ちなみに、「晤語(ごご)」とは「相対してうちとけて語ること」という意味です。

2018年12月23日日曜日

12月の「晤語の哲学」のご報告

 今回は、初参加の方にたくさん来ていただき、参加者18名、主催者2名、全部で20名の参加でした。いつもよりもテーブルを一つ多く出して、なんとか対応しました。
 さて、今回のテーマは「生きがいって何?」。どんな対話が繰り広げられたのか、その一端を紹介しましょう。
 まず、参加者から多く出されたのは、「生きがい」を人生の「目標」や「自己実現」と結びつける意見でした。つまり、目標の実現をめざすことが「生きがい」になるというものです。これは「生きがい」を「未来」に結びつけて理解する立場だと言えるでしょう。
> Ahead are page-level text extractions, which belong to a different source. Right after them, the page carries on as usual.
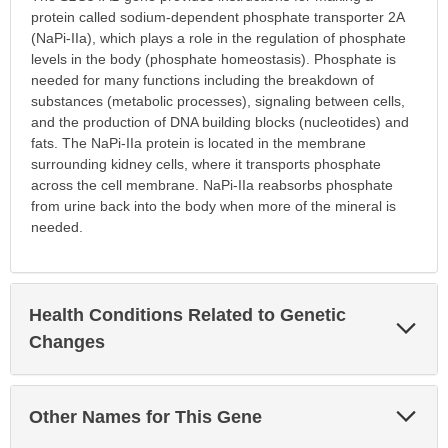
protein called sodium-dependent phosphate transporter 2A
(NaPi-IIa), which plays a role in the regulation of phosphate
levels in the body (phosphate homeostasis). Phosphate is
needed for many functions including the breakdown of
substances (metabolic processes), signaling between cells,
and the production of DNA building blocks (nucleotides) and
fats. The NaPi-IIa protein is located in the membrane
surrounding kidney cells, where it transports phosphate
across the cell membrane. NaPi-IIa reabsorbs phosphate
from urine back into the body when more of the mineral is
needed.
Health Conditions Related to Genetic
Exp
Sec
Changes
Exp
Other Names for This Gene
Sec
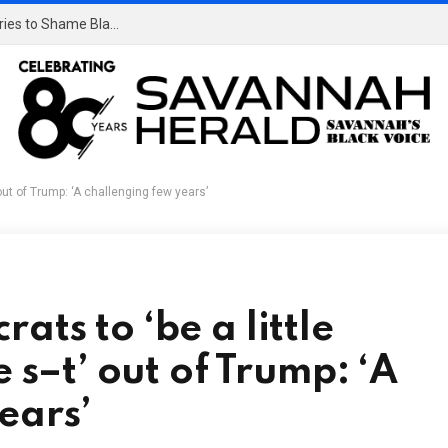
‘Mind Your Business!’: White Massachusetts Man Tries to Shame Black Man at Dunkin’ Donuts and Ends Up Humiliating Himself Instead, and It Went Viral
out of Trump: ‘A challenging few years’
ts to ‘be a little
e s–t’ out of Trump: ‘A
ears’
 いっぽう、フロムという思想家を引き合いに出して、生きることの意味は、生きることそのものうちにあるという考え方を紹介してくれた参加者がいました。この考え方は「生きがい」を、いま生きている「現在」のうちにみる見方だと言えるかもしれません。
 すると、「過去」に生きがいを求めるということも想定されます。それは、もしかしたら、現在や未来に充実感や希望を持てない人の場合なのかもしれません。
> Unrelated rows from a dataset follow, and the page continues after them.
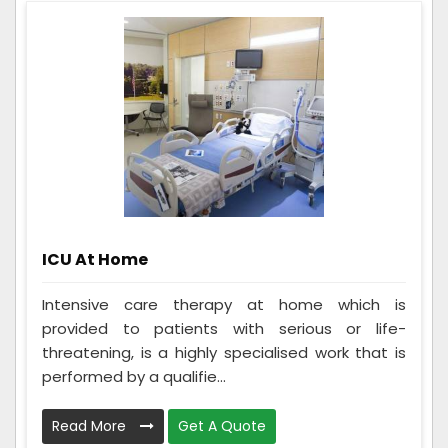
ICU At Home
Intensive care therapy at home which is
provided to patients with serious or life-
threatening, is a highly specialised work that is
performed by a qualifie...
Read More
Get A Quote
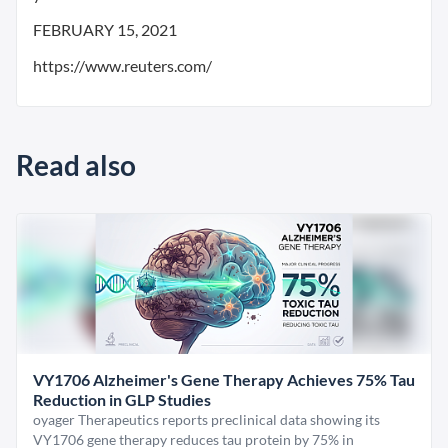
FEBRUARY 15, 2021
https://www.reuters.com/
Read also
VY1706 Alzheimer's Gene Therapy Achieves 75% Tau
Reduction in GLP Studies
oyager Therapeutics reports preclinical data showing its
VY1706 gene therapy reduces tau protein by 75% in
 逆に、未来に生きがいを持てる人というのは、過去や現在が充実し、安定している人だと考えることもできそうです(そうした意見を出してくれた参加者がいました)。
 ただ、体の不自由なお年寄りのなかには、実際には行けるわけのない旅行について空想することを生きる支えにしている人もいるという体験談が紹介され、こうした例は、先の時間軸のなかにうまく組み入れることができませんでした。この例は、「生きがい」についてより深く考えるきっかけを与えてくれるものになりそうです。
 対話の後半は、今の世の中、私たちは「生きがい」を持つように社会から煽られているのではないか、という意見について検討しました(例えば、人生100年時代ということから、健康で生きがいのある人生を送ることが声高に推奨される、など)。これには多くの参加者が同意し、なおかつ、それを好ましくないと思っているようでしたので、なぜ私たちは、「生きがいを持つように煽られること」に憤るのか? ということについて考えてみました。
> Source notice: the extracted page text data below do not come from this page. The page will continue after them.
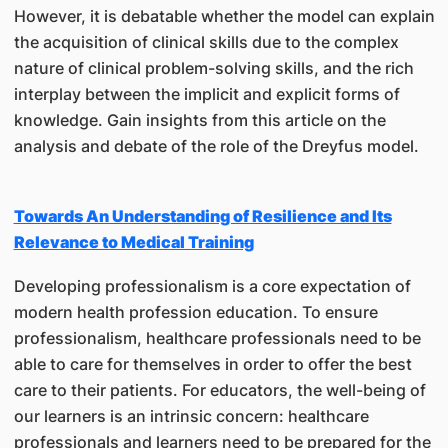
However, it is debatable whether the model can explain
the acquisition of clinical skills due to the complex
nature of clinical problem-solving skills, and the rich
interplay between the implicit and explicit forms of
knowledge. Gain insights from this article on the
analysis and debate of the role of the Dreyfus model.
Towards An Understanding of Resilience and Its
Relevance to Medical Training
Developing professionalism is a core expectation of
modern health profession education. To ensure
professionalism, healthcare professionals need to be
able to care for themselves in order to offer the best
care to their patients. For educators, the well-being of
our learners is an intrinsic concern: healthcare
professionals and learners need to be prepared for the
 出された意見は、本来「生きがい」というのは内発的・主体的なもの、つまり、他との比較でなく、個人に固有なものであるのに、社会一般の価値観に沿った「生きがい」を持つように促されることに違和感を感じるから、というものでした。
 しかし、生きがいが個人に固有だとしても、同時に、個人が生きがいを持つためには社会が必要だという側面もありそうです。実際、多くの人が、社会的役割や他者に必要とされること、あるいは、他者の幸福に貢献できることを、「自分の」幸福、「自分の」生きがいだと感じているように思われます。
 今回は、このように、「生きがい」というテーマを通して、私の固有性、他者関係、個人と社会、人生の時間構造など、広く豊かな問題への多くの示唆を得ることができました。
 (なお、今回のまとめも、参加者の実際の対話に、ファシリテータによる「若干の脚色」が加わっていることをお断りしておきます。)